Even after a few years in the north, it still seems awkward to have snow before Christmas. Well honestly, having snow at all is a bit awkward, but growing up in Texas I craved snow on Christmas Eve and Day – I wanted nothing to do with snow before or after, but it was just a very Christmassy thing. I think I’ll always be a Texan at heart. (Though the snow is growing on me a little bit.)
Wyoming has now had its second snow storm and the past few days have been bitterly cold. After a rather mild fall, I have had to succumb to the realization that winter has truly arrived (negative temperatures outside leave no room for error), but this has merely kicked my Christmas decorating into high gear.
Since we have snow outside, it’s always nice to bring a little inside as well. No, not the wet, melty kind, but the kind that simply hang on your tree or wall and look beautiful. I have always LOVED making paper snowflakes – I think they are one of the most simple and beautiful winter DIYs in existence. A few years ago I learned how to make a six-point snowflake (rather than the four or eight-point snowflakes you learn how to make in elementary school) and I have never gone back.
Of course, paper is not the best material for long-lasting decor. It shreds, disintegrates with a drop of water, and crumples. To truly immortalize my lovely six-point snowflakes, I came up with a fool-proof plan, and now I can hang them on my tree for a chic, rustic look without worrying about them falling apart before the season is over.
Here is how I did it:
- plain printer paper, cut into a square
- hot glue gun and sticks
- shimmer spray (optional but oh-so-pretty)
First, fold your square paper in half at the corners.
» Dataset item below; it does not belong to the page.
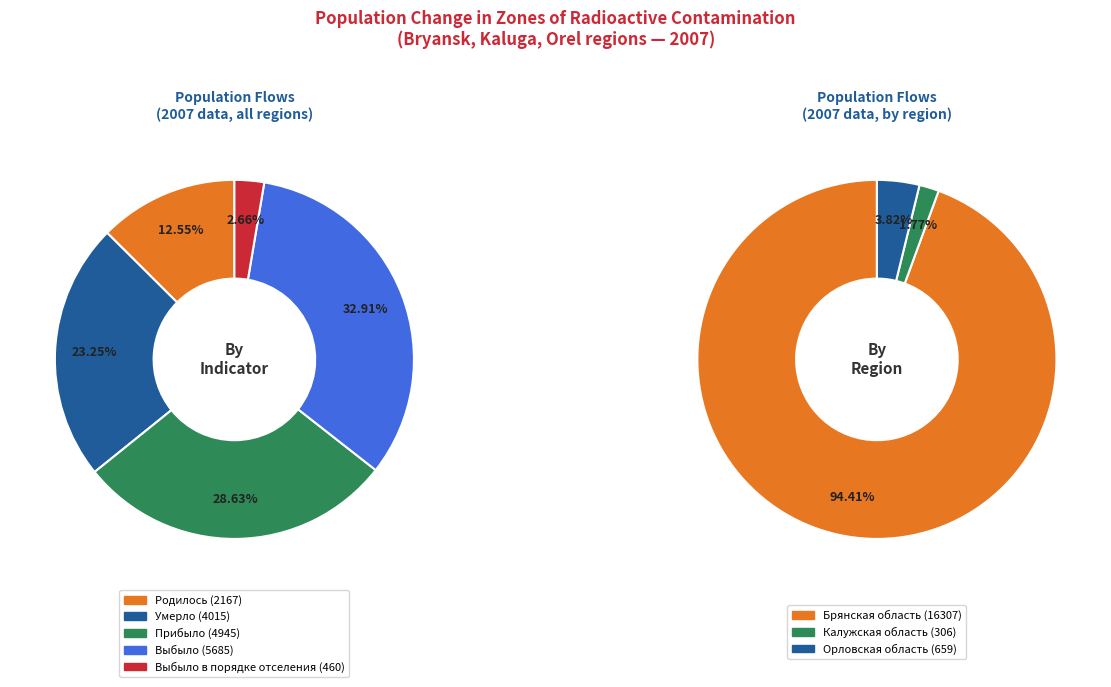

What is the spread (max minus min) of values at 0?

5060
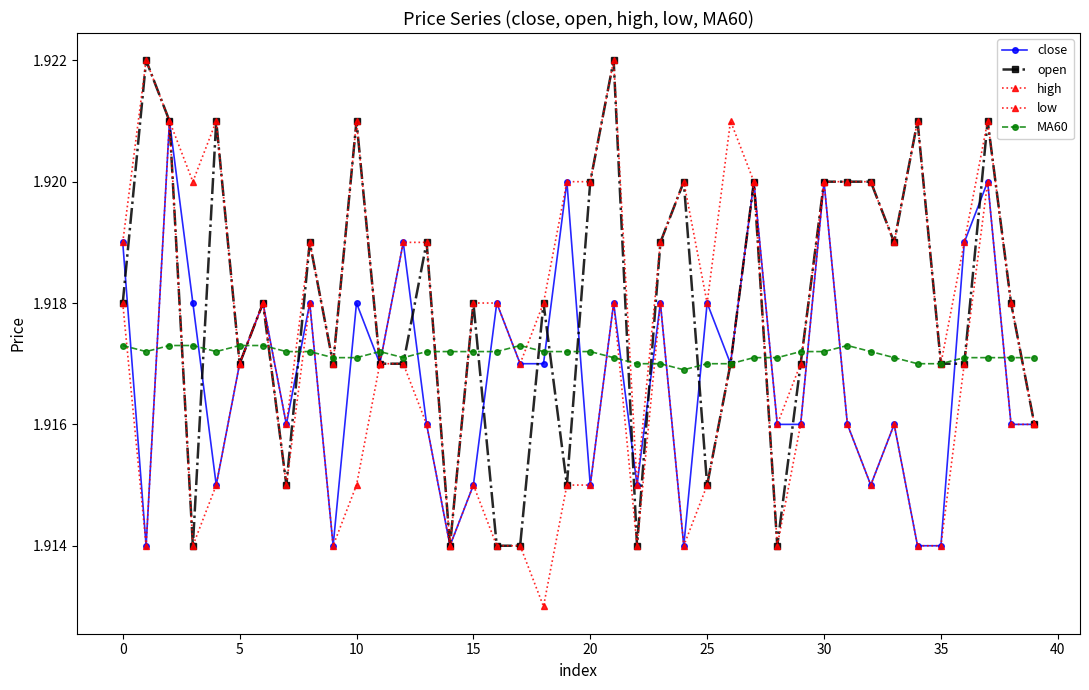

True or false: high and close intersect in this chart.

False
Now fold this in half at the bottom corners so that you have a right triangle.
Next, fold your two outer corners in so that they are equally shaped. It should look like this.
Cut the top off in a diagonal.
Now begin cutting out your shapes.
Open it up and you have a lovely snowflake!
Now for the fun part. Choose a side to be your front and hot glue every inch of paper. This makes the snowflake durable, bendable, and perfect for sticking on your tree, no string required.
Lastly, spray your beautiful snowflake with shimmer spray after the glue has completely dried.
It may take a few snowflakes for you to get the hang of the pattern cutting. My first one of the season always looks a little janky, but the more you cut, the more comfortable your hands get. Each snowflake comes out more beautiful than the one before it, I swear. If you want a variety of sizes, simply start with a full sized sheet of printer paper (cut down to a square) and use the leftover paper to make smaller ones. The small ones are more difficult to cut, but are very cute!
And that’s all it takes. There are really lots of things you can do with these everlasting snowflakes. Last year I made a “quilt” out of them. You could also make them into a bunting or put them in frames and hang them up for a wintery gallery wall.